RING BALL (wide, in or out)
– Materials: playground ball
– Method: Scouts form a circle with one Scout who is “It” in the middle. Play is begun by passing the ball to a Scout other than “It”. The ball is passed around or across the circle from Scout to Scout, while the Scout who is “It” tries to intercept the ball and force it to touch the floor. If “It” can make the ball touch the floor, the Scout who last touched the ball before “It” did goes to the center and the game continues. It’s not enough to just touch the ball as it’s being passed around. “It” must actually make the ball hit the ground.
ROPE TOSS (wide, in or out)
– Materials: 40-50-foot lengths of 1/4-inch to 3/8-inch rope, sticks or other item to mark distances
– Method: As Scouts arrive, they take turns coiling and throwing the rope. A marker is placed on the ground to keep track of the longest tosses.
– Scoring: Some kind of prize is presented for the longest toss.
SIGNALING (wide, in or out)
– Materials: for each patrol: small flag to be used as a signal flag, two morse code references, paper and pencil
– Method: Two Scouts from each patrol, serving as the senders, are stationed a fair distance away from the rest of the patrol, so they and the patrol are out of ear shot. The senders are given a short message to send that can be already written in morse code, or can be written in letters of the alphabet along with a morse code reference. The patrol has a blank paper, a pencil, and there own morse code reference for recording the message that will be sent.
– When all are in position and ready, one sender uses the flag to send each letter of the message in morse code by wig-wagging. The flag held up straight and tall = the start of a letter. A swipe to the right = a dot. A swipe to the left = a dash. The flag swished downward = the end of the word. The other sender dictates to the Scout with the flag. They obviously need to communicate and cooperate with one another.
– The patrol needs record on their paper the dots and dashes being sent. Afterwards, they can refer to their reference sheet to decipher the message.
– Scoring: The first patrol to correctly decipher the message, wins.
– Variation Send the message in the dark using flashlights.
THREE-LEG COMPASS WALK (wide, out)
– Materials: for each Scout, a compass, an individually wrapped piece of candy
– Method: In a large outdoor area, the piece of candy is placed on the ground.

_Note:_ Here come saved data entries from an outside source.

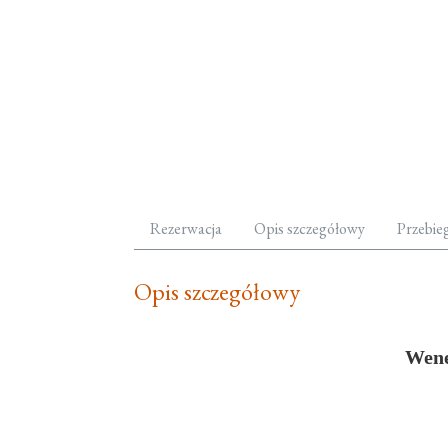
Rezerwacja
Opis szczegółowy
Przebie
Opis szczegółowy
Wenec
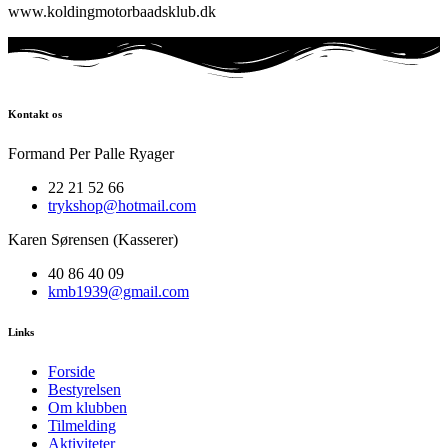
www.koldingmotorbaadsklub.dk
Kontakt os
Formand Per Palle Ryager
22 21 52 66
trykshop@hotmail.com
Karen Sørensen (Kasserer)
40 86 40 09
kmb1939@gmail.com
Links
Forside
Bestyrelsen
Om klubben
Tilmelding
Aktiviteter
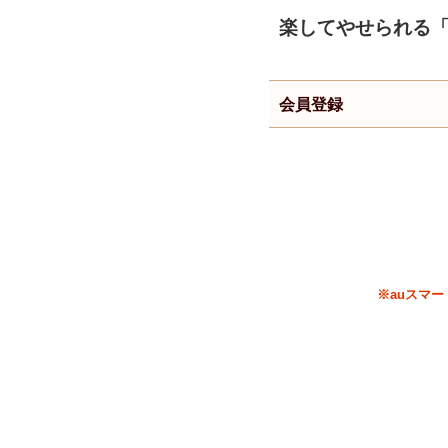
楽してやせられる
会員登録
※auスマ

Standing where the candy lies, the Scout sets their compass at 360º, faces north, and walks for 50 paces following that bearing. Next, they set their compass for 120º, face that bearing and take another 50 paces. Finally, they set their compass for 240º, face that bearing, and again taks 50 paces. When they’re done, if they’re five feet from the piece of candy, they can pick it up, put it in their pocket, or eat it.
– Note: Ideally, the candy will be placed on grass or other terrain so the Scout can’t spot it until they’re finished the last leg of the triangle.
– Variation: The Scout chooses their own bearings, adding 120º to the first and second as they go.